**理解度の確認:**
1. 本文について、次の問いに答えてください。
(a) 長男は、植物には何がないから認識できるわけがないと述べていますか。
(b) 筆者が庭の雑草を撮影したのは、何の効果を試すためでしたか。
(c) 筆者が最近読んだ本によれば、動物の五感に当たる植物の器官はどこですか。
2. 本文の内容を二文で要約してください。

**本文:**
+++
植物は『世界』を認識するか | ジャーナリスト 石川秀樹

ジャーナリスト 石川秀樹

ちょっと辛口、時どきホロリ……。理性と感情満載、世の常識をうのみにせず、これはと思えばズバッと持論で直球勝負。
3本のブログとFacebook、ツイッターを駆使して情報発信するジャーナリスト。
相続に強い行政書士、「ミーツ出版」社長としても活動中。

朝、長男と『植物はこの世界を認識するか』で、議論になった。
息子は目も耳も脳もない植物に認識できるわけがないと言う。
僕は断固として『認識している』。
庭の雑草さえこれほど精緻に生きているのだから…。



日曜の朝、僕はこんなツイートをした。
なぜこんなむずかしい話をしたのかと言うと…
それはきのう、ツイッターのネタにと、庭の雑草を撮ったからだ。
先日iPhone用のマクロレンズを買ったので、その効果を試してみたのである。


名前も知らない小さな青紫色の花が咲いていた。
写真にしてあらためて見てみると、
なんと精緻な形と色合い、可憐さであろう。
『自分を見ることができない植物が、どうしてこんな巧みな造形家なのだろう…』

hidekidos かく語り記


息子に指摘されるまでもなく、植物には五感を感じるとる器官がない。
おまけに「認識した情報を受容する脳もない」と息子。
「待て待て、これほどの秩序を保持している以上、偶然であるはずがない、
植物には外界を認識するなんらかの機構があるはずだ」


で、先ほどのツイートになったわけだが、
僕のこの感覚、特異と言うほどのものではないらしい。
ツイートした途端、多くの人からこんな答えが返ってきた。


「モーツアルトを聴かせると植物の育ち方が違う」と言う実験データがあります。
「植物は人の言葉や周りの音や環境にとても敏感」
「危険を植物から植物へと知らせたりもするそうです」
「向日葵は太陽の方を向きますし、食虫植物は匂いで虫をよんで食べます。
 花は受粉に虫を使い、蜂蜜を提供。コレで世界を認識していないって事はない」



そう、植物が世界を認識できるだろうというのは、多くの人が分かっているのだ。


だが、息子は粘る。
そこで僕は、最近読んだ本の受け売りをすることにした。


動物の五感に当たる器官は植物の成長点らしいよ。
葉や根や茎の成長部分で光や温度、いろんな物質を感じている。
さらに、植物は生存競争もしているそうだ。
樹木は、特殊な物質を樹下に撒き散らし、同種の植物の生長を阻止する。
+++
**提供資料:**
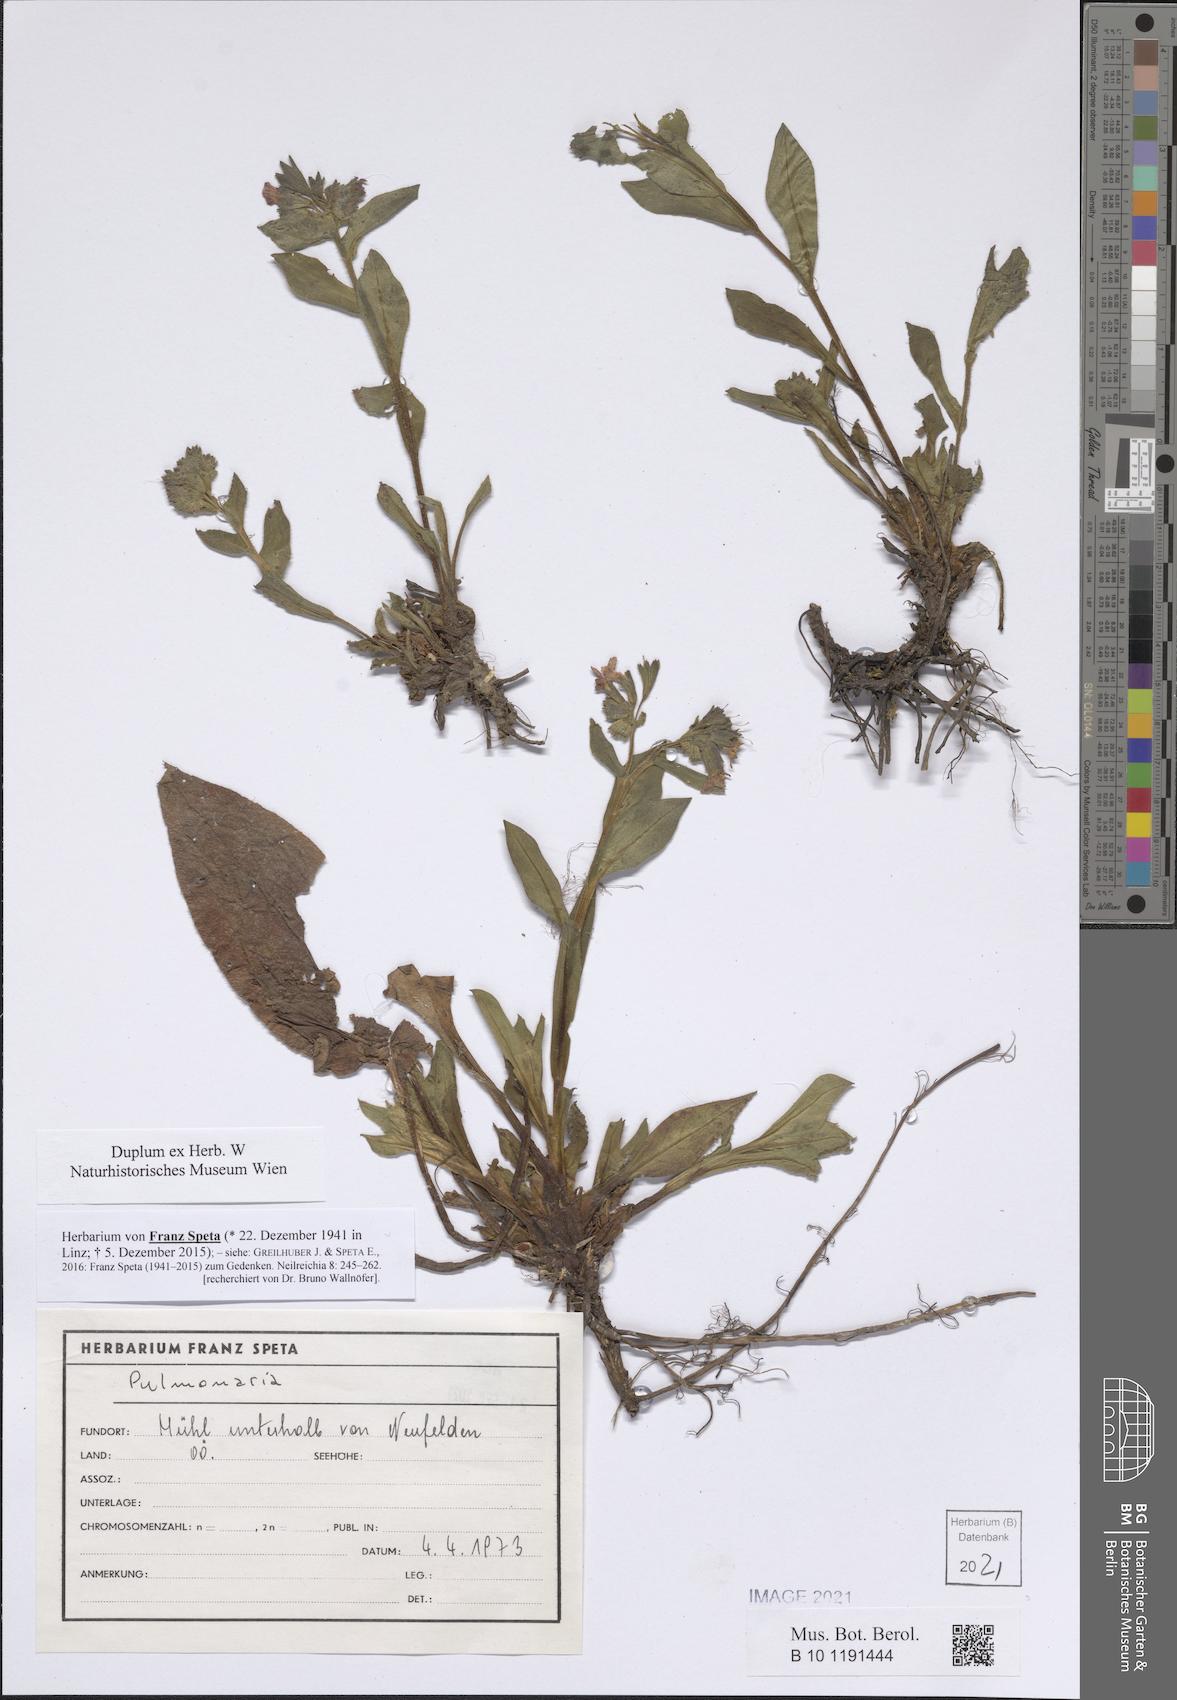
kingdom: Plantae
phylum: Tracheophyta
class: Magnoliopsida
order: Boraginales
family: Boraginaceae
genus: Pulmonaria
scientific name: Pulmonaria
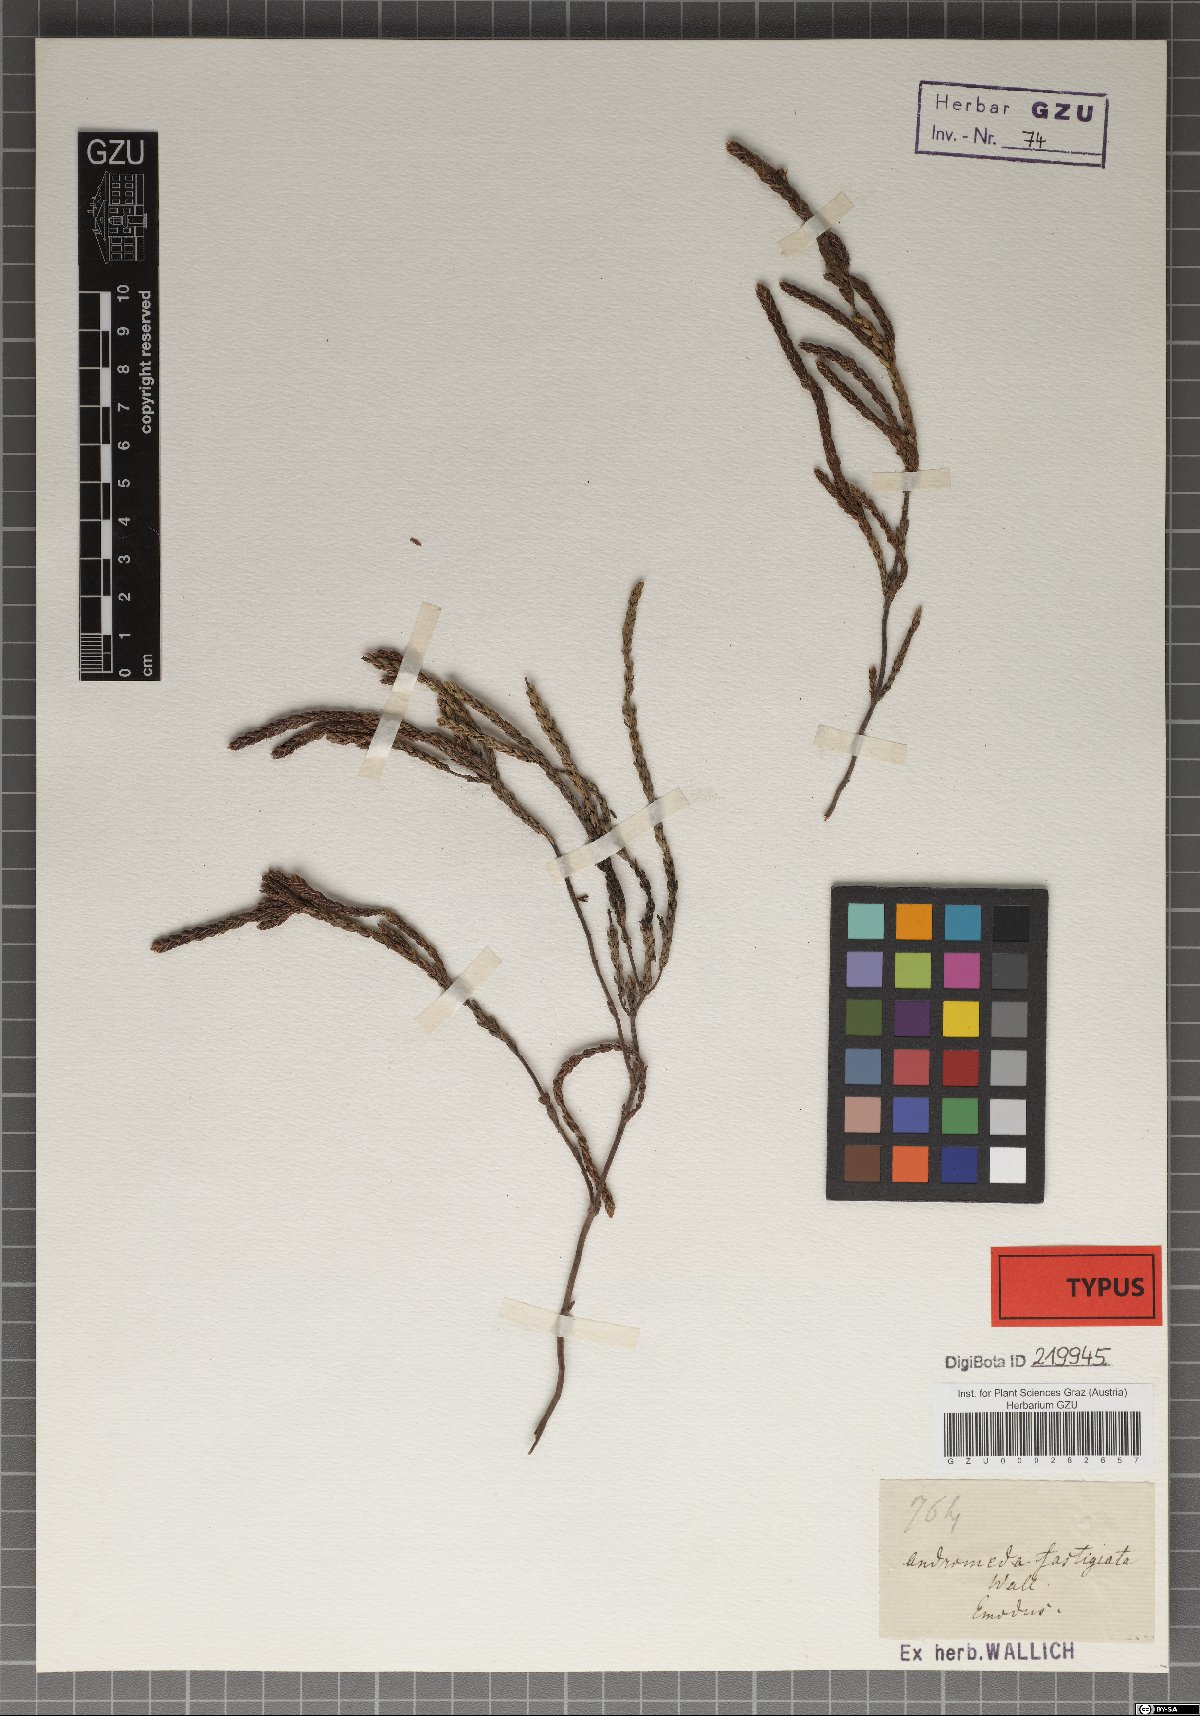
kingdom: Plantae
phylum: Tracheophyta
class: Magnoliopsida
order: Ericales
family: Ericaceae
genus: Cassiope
+++
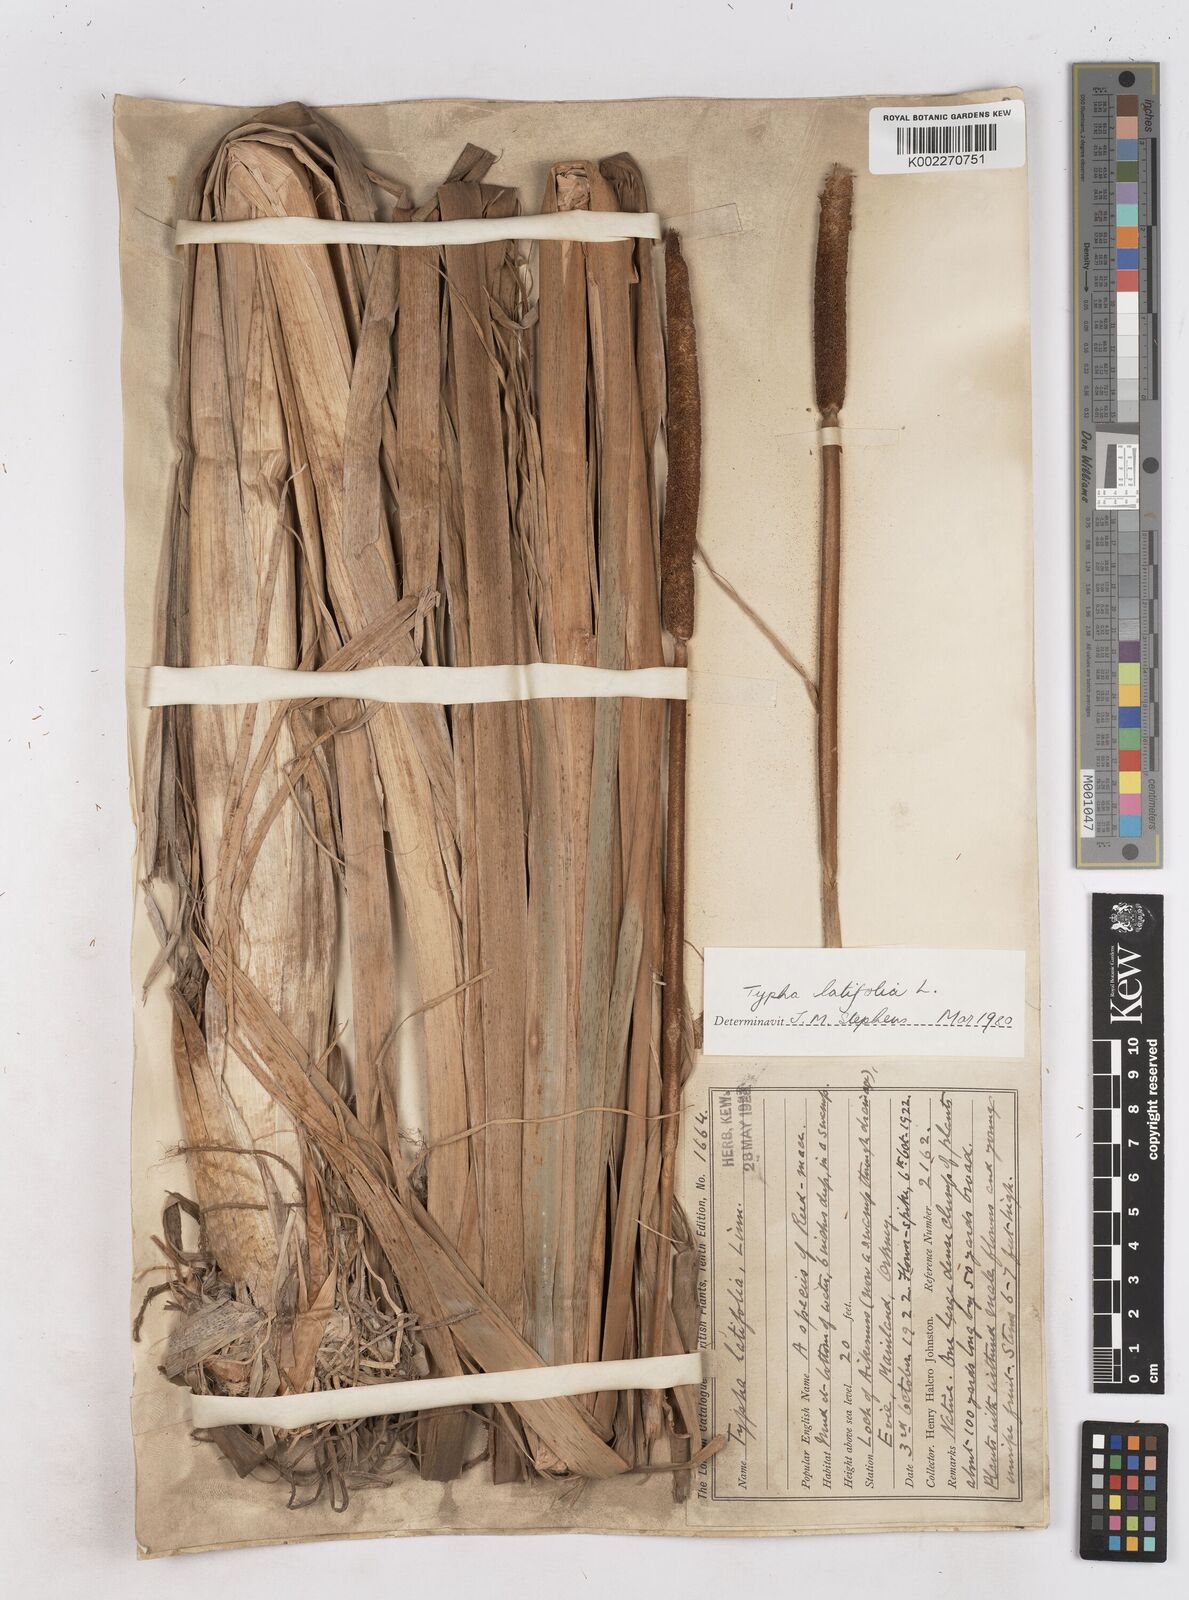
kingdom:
+++
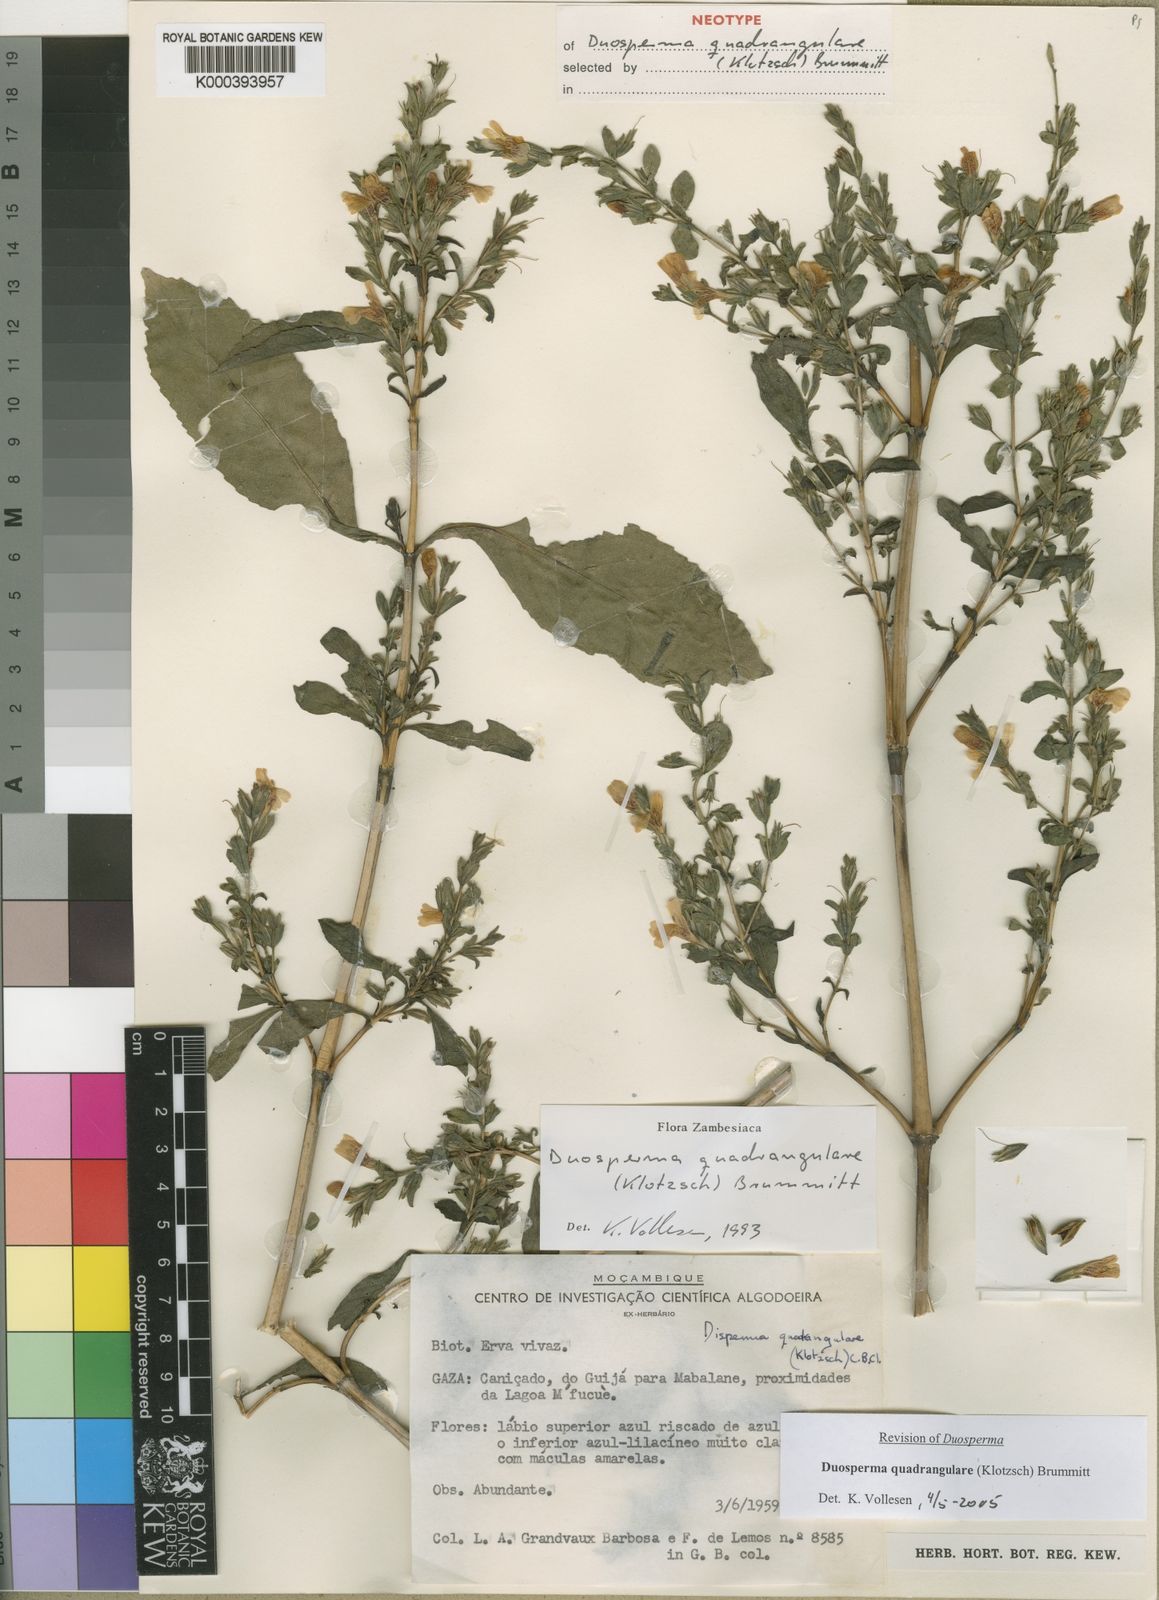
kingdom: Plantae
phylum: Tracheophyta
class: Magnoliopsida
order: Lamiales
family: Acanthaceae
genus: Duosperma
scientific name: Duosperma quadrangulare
+++
**各問の解答:**
1.
(a) 目も耳も脳もないから。
(b) 先日買ったiPhone用のマクロレンズの効果。
(c) 植物の成長点(葉や根や茎の成長部分)。

2. 筆者は、目も耳も脳もない植物に認識できるわけがないと言う長男に対し、庭の雑草の精緻な花を撮影した経験から、植物は世界を認識していると主張し、そのことをツイートした。多くの人から同様の反応が寄せられた後も長男が粘ったため、筆者は、植物の成長点が動物の五感に当たり、植物は生存競争もしているという本の受け売りをすることにした。